AI, women and the gender gap in Singapore
Singapore is aggressively pursuing AI leadership, with PM Lawrence Wong’s Budget 2026 initiatives — including a National AI Council, better AI literacy in education, and SkillsFuture incentives like free premium AI subscriptions — aiming to capture major economic gains from projected global job creation and regional investment.
However, a Nineby9 report warns of a widening AI gender gap in Singapore and the region. Women face “double exposure”: they hold more jobs vulnerable to AI displacement (e.g., administrative and service roles — 33.8% of disrupted jobs are held by women vs. 28.8% by men, per LinkedIn data), while remaining heavily underrepresented in AI-technical, augmented, and decision-making roles (only ~29% globally).
Unlike the slower-building STEM gender gap (~35% women in Singapore’s STEM workforce), AI’s rapid spread affects most white-collar sectors, risking faster exclusion. Gen Z women are especially vulnerable, with fewer entry-level stepping stones and lower AI training rates.
Leaders interviewed highlight key issues and solutions:
Women often adopt cautious, thorough approaches to AI experimentation, which can be undervalued in speed-rewarding cultures — though these traits may become strengths as AI matures into governance and reliability phases.
Optional, after-hours upskilling disadvantages women with caregiving responsibilities.

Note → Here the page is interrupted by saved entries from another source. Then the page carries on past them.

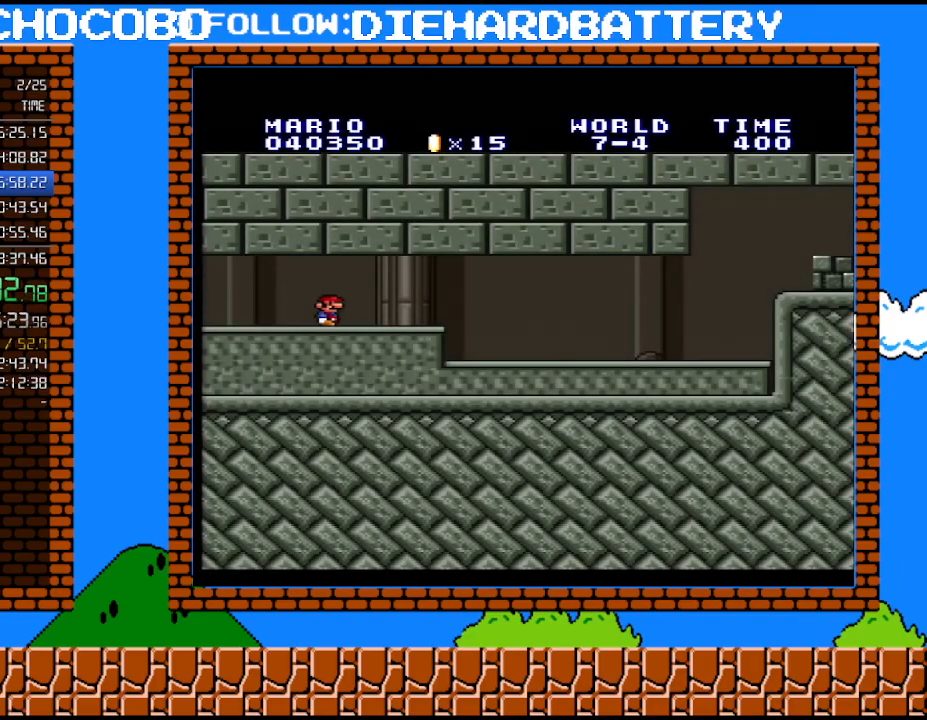
{"buttons": ["Y", "DPAD_RIGHT"], "events": []}
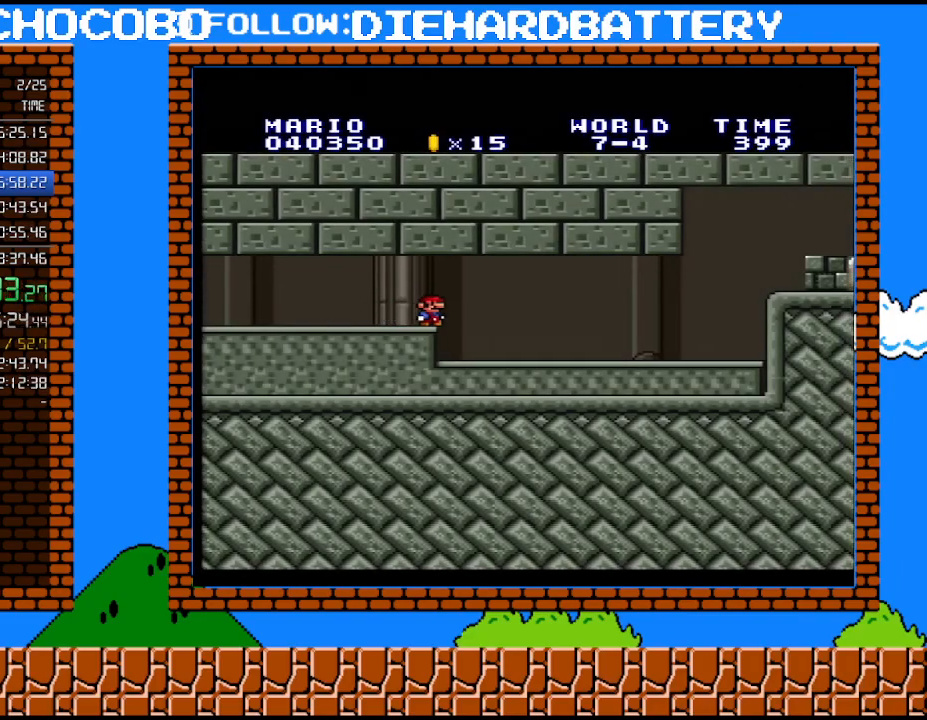
{"buttons": ["Y"], "events": [[217, "DPAD_RIGHT", "up"], [217, "DPAD_UP", "down"], [250, "DPAD_LEFT", "down"], [250, "DPAD_UP", "up"], [500, "DPAD_LEFT", "up"]]}
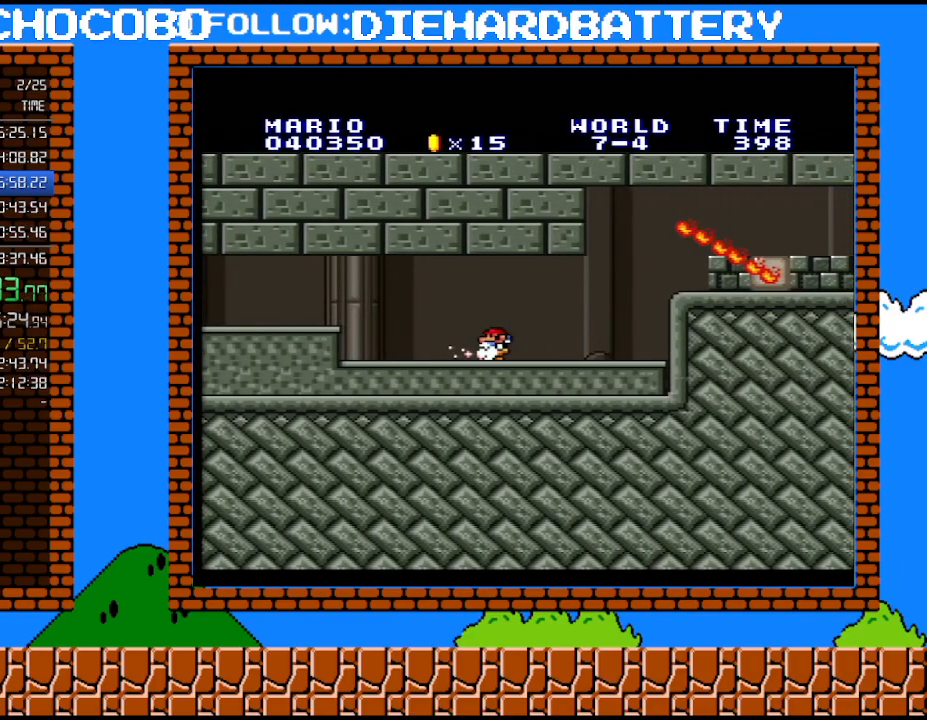
{"buttons": ["Y", "DPAD_RIGHT"], "events": [[117, "DPAD_RIGHT", "down"]]}
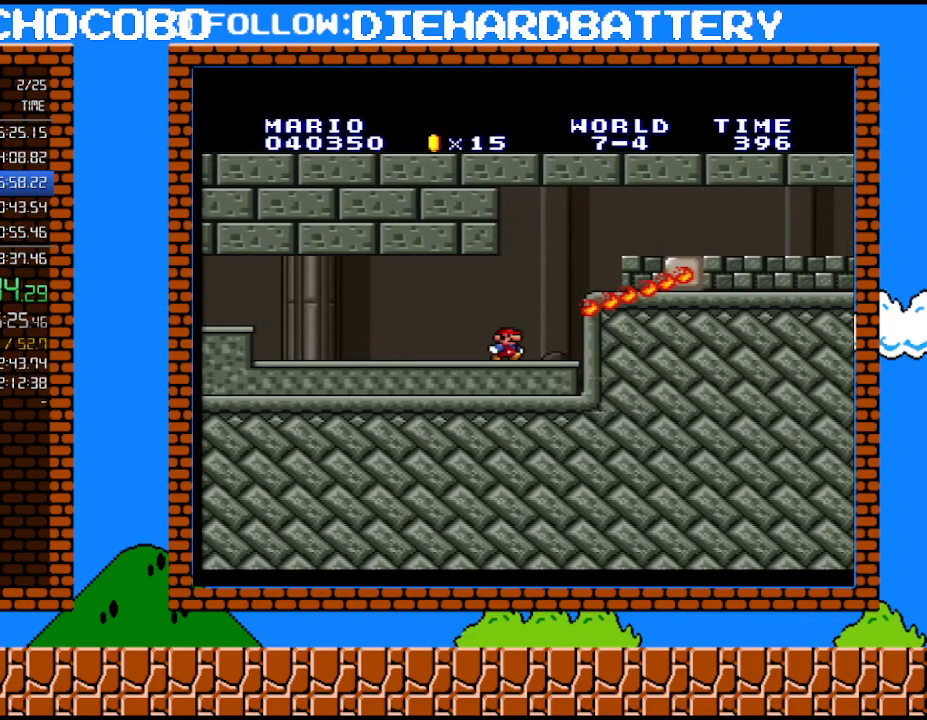
{"buttons": ["Y", "DPAD_RIGHT"], "events": [[117, "B", "down"], [183, "DPAD_UP", "down"], [283, "DPAD_UP", "up"], [367, "B", "up"]]}
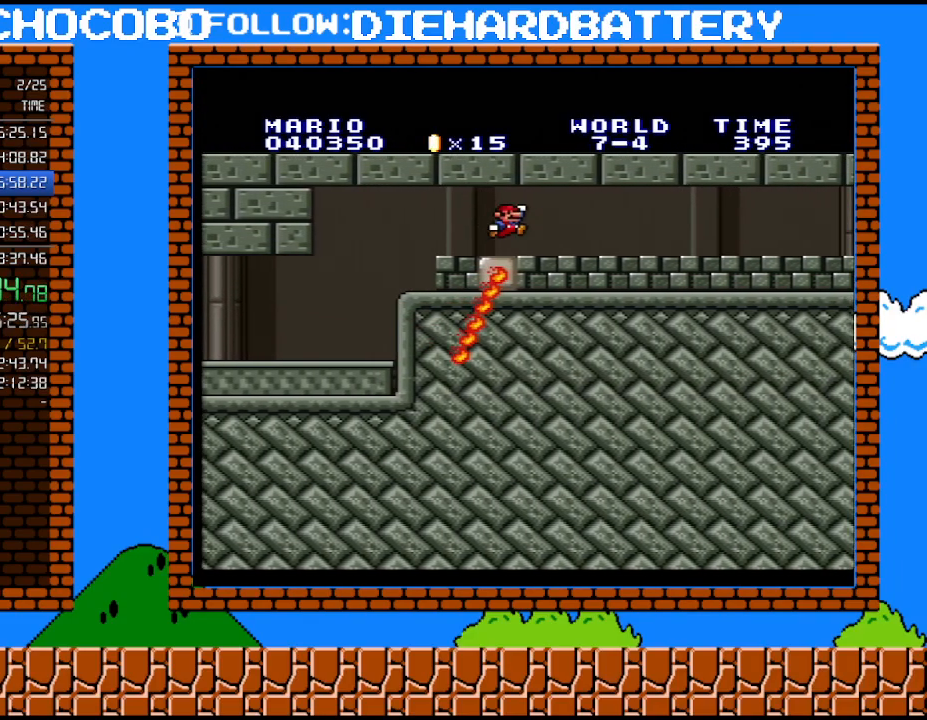
{"buttons": ["Y", "DPAD_RIGHT"], "events": []}
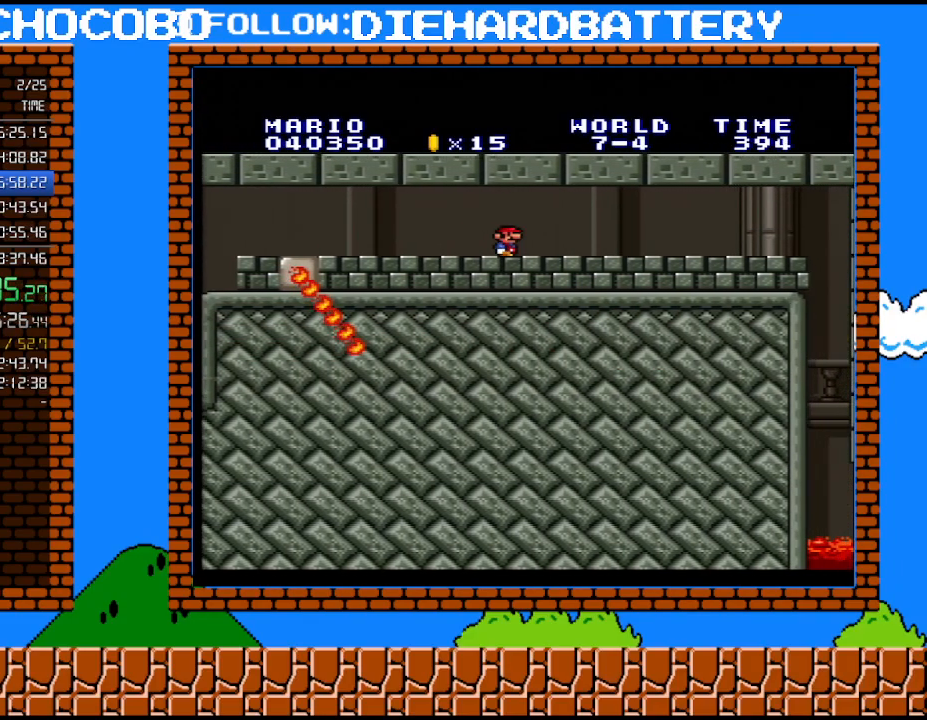
{"buttons": ["Y", "DPAD_RIGHT"], "events": []}
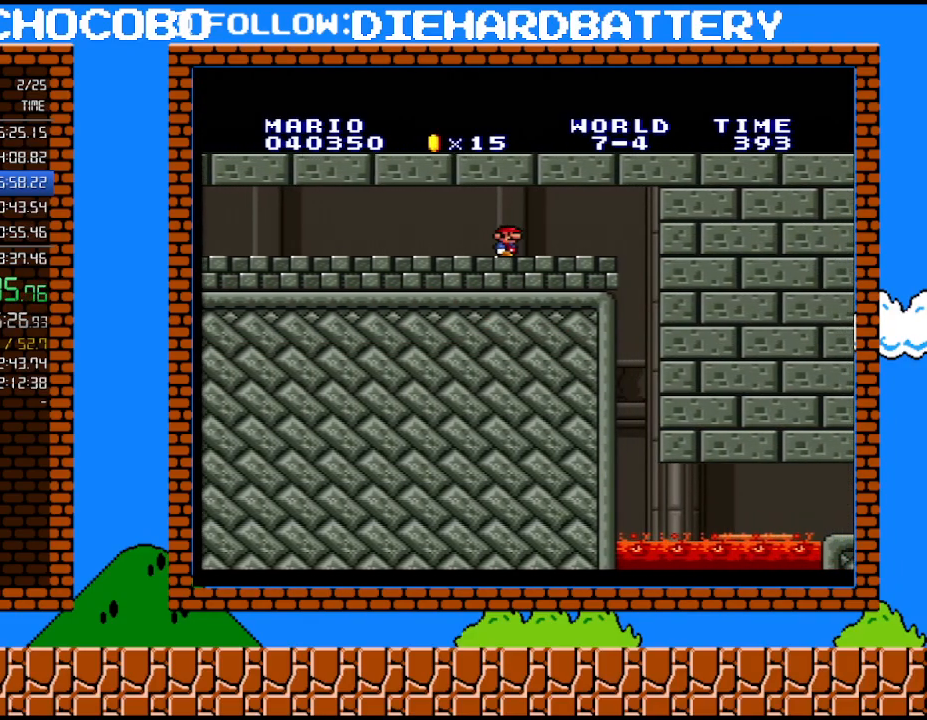
{"buttons": ["Y", "DPAD_RIGHT"], "events": [[283, "B", "down"], [367, "B", "up"]]}
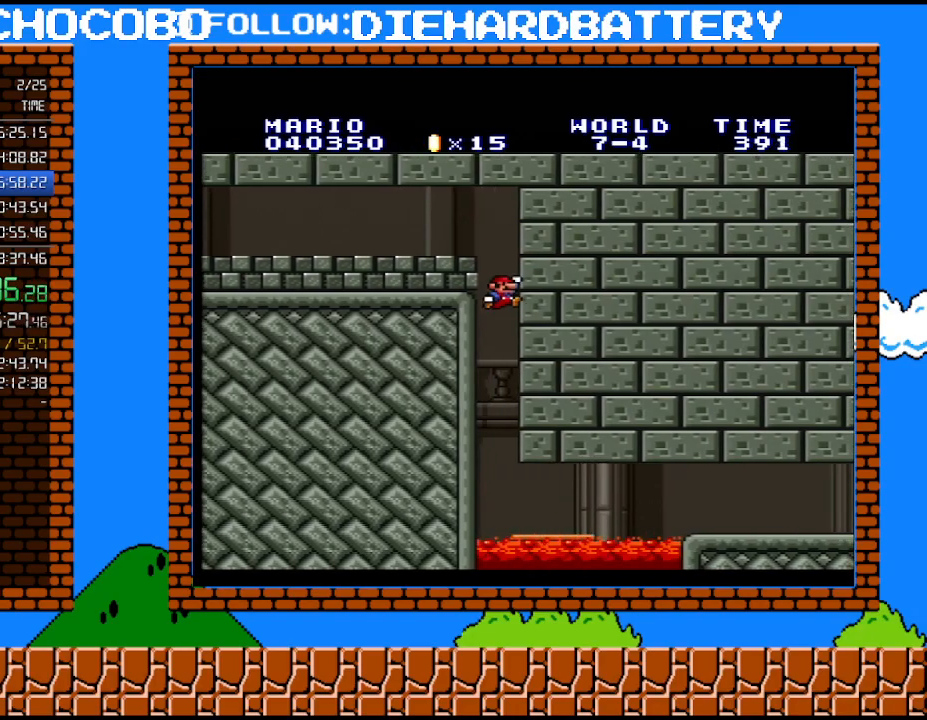
{"buttons": ["Y", "DPAD_LEFT"], "events": [[333, "DPAD_RIGHT", "up"], [400, "DPAD_LEFT", "down"]]}
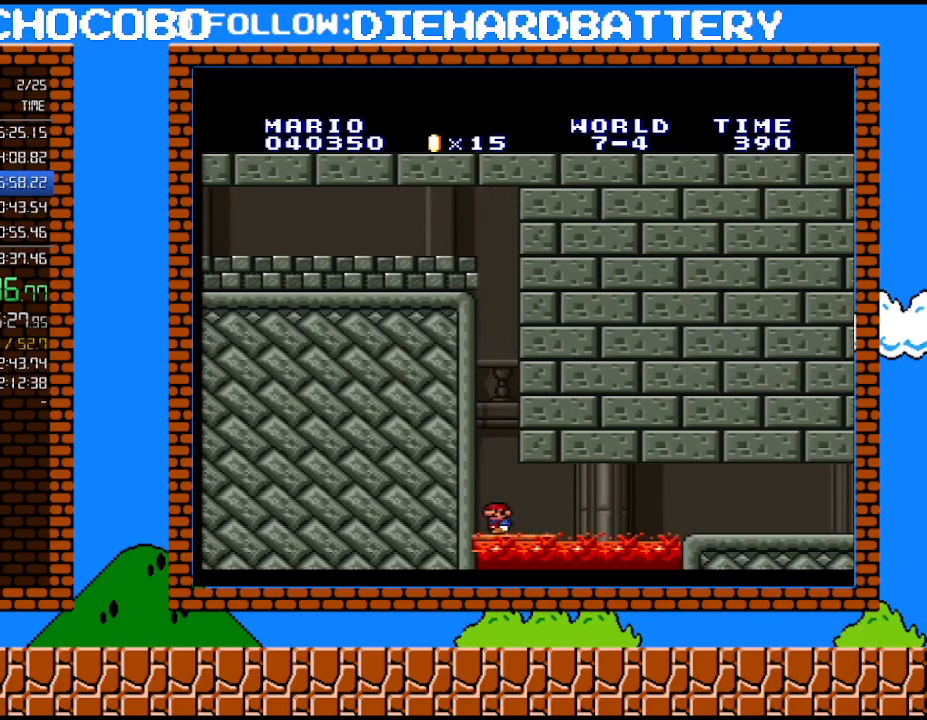
{"buttons": ["Y"], "events": [[33, "DPAD_LEFT", "up"]]}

Structural fixes needed: integrate training into work hours, build internal AI communities, offer psychological safety, and — crucially — provide active sponsorship (senior leaders advocating for women in high-visibility AI projects) rather than just mentorship.
Positively, current generative AI tools lower technical barriers, enabling non-technical women (e.g., educators, business owners) to automate routine tasks, boost productivity, and focus on human-centric work — potentially leveling some playing fields when embraced boldly.
While official data shows no clear disproportionate employment impact on women yet, forward-looking risks include slower career progression, reduced visibility in digital leadership, and less influence over how AI is shaped and deployed.
Singapore’s AI ambitions will only fully succeed if inclusion is deliberate: embedding equitable reskilling, sponsorship, and diverse voices in national strategy and company practice. If addressed proactively, AI could narrow — rather than widen — gender inequalities. If ignored, it risks entrenching them at unprecedented speed.